GIVEN REQUEST A
Update the rows from the line containing "locality: A colony" through the end of the rows, replacing "name author" with "authority" and changing nothing else. Return only those lines.

Start of PASSAGE PROVIDED

OpenRelay API Documentation

Hardware requirements, NVIDIA GPU passthrough, node health checks, and the full lifecycle of your provider hardware.

This page covers what a provider box needs, how GPU passthrough is set up, how to confirm a node is healthy, and how nodes behave over their lifetime. To bring your first node online, start with Providers — onboarding is one command. Everything here is handled for you by that command; it's documented so you know what's happening and how to operate the box afterwards.

Hardware requirements

Requirement	Detail
OS	Ubuntu 22.04 or 24.04 LTS, with root / `sudo`.
Network	Outbound HTTPS (443) only — the node dials out, so no inbound ports are required.
Tools	`curl` (preinstalled); the installer pulls `jq`, `tar`, `unzip`, `pciutils` itself.
CPU virtualization	Intel VT-x / AMD SVM — required to run VMs (`/dev/kvm`).
IOMMU	Intel VT-d / AMD AMD-Vi — required for GPU passthrough nodes.
GPU	NVIDIA (or AMD) for GPU capacity. CPU-only nodes are also welcome.
RAM	32 GB minimum, 64 GB+ recommended — each VM needs system RAM.
Disk	NVMe with headroom for base VM images. The health check warns below 50 GB free and fails below 20 GB.

Two ways to serve GPUs

A GPU node runs customer VMs with direct GPU passthrough (QEMU + VFIO) by default. A container-GPU mode (gVisor + nvproxy) is also available — pass gpu=1 to the bootstrap. See Providers → Options.

NVIDIA GPU passthrough

The one-command install configures passthrough for you — you don't hand-edit GRUB or modprobe files. On a GPU box it:

Detects your NVIDIA/AMD GPUs with lspci (works even with no driver installed).

End of PASSAGE PROVIDED
Start of EXCERPTED RECORDS

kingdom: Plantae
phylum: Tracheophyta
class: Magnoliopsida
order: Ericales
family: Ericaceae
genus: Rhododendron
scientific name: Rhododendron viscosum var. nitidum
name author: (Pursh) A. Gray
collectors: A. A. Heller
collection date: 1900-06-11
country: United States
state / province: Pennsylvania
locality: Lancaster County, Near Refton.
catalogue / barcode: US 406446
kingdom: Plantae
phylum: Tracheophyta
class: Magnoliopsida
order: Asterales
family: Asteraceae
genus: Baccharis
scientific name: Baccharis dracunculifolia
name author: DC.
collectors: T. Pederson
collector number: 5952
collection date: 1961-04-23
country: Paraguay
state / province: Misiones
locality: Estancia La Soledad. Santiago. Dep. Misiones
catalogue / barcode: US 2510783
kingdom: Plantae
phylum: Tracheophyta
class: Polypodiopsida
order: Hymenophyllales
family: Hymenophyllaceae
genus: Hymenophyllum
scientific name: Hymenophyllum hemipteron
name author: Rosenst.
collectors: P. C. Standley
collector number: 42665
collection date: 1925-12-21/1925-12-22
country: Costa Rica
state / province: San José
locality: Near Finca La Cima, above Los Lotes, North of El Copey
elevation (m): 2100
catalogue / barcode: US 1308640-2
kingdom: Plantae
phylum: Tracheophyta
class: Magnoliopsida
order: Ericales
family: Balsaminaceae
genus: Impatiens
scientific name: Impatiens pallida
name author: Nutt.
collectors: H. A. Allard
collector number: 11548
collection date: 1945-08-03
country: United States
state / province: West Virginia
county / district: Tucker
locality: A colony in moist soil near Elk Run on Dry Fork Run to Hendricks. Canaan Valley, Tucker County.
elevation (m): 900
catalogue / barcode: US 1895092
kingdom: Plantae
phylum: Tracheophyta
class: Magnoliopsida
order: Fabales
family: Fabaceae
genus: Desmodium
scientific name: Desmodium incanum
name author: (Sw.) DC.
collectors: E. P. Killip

End of EXCERPTED RECORDS

GIVEN REQUEST B
Answer from the OpenRelay hardware page:
(i) Which Ubuntu releases does a provider box need?
(ii) Below how much free disk space does the health check fail?
(iii) What must be passed to the bootstrap to use the container-GPU mode?

CORRECT ANSWER A
locality: A colony in moist soil near Elk Run on Dry Fork Run to Hendricks. Canaan Valley, Tucker County.
elevation (m): 900
catalogue / barcode: US 1895092
kingdom: Plantae
phylum: Tracheophyta
class: Magnoliopsida
order: Fabales
family: Fabaceae
genus: Desmodium
scientific name: Desmodium incanum
authority: (Sw.) DC.
collectors: E. P. Killip

CORRECT ANSWER B
(i) Ubuntu 22.04 or 24.04 LTS
(ii) 20 GB
(iii) gpu=1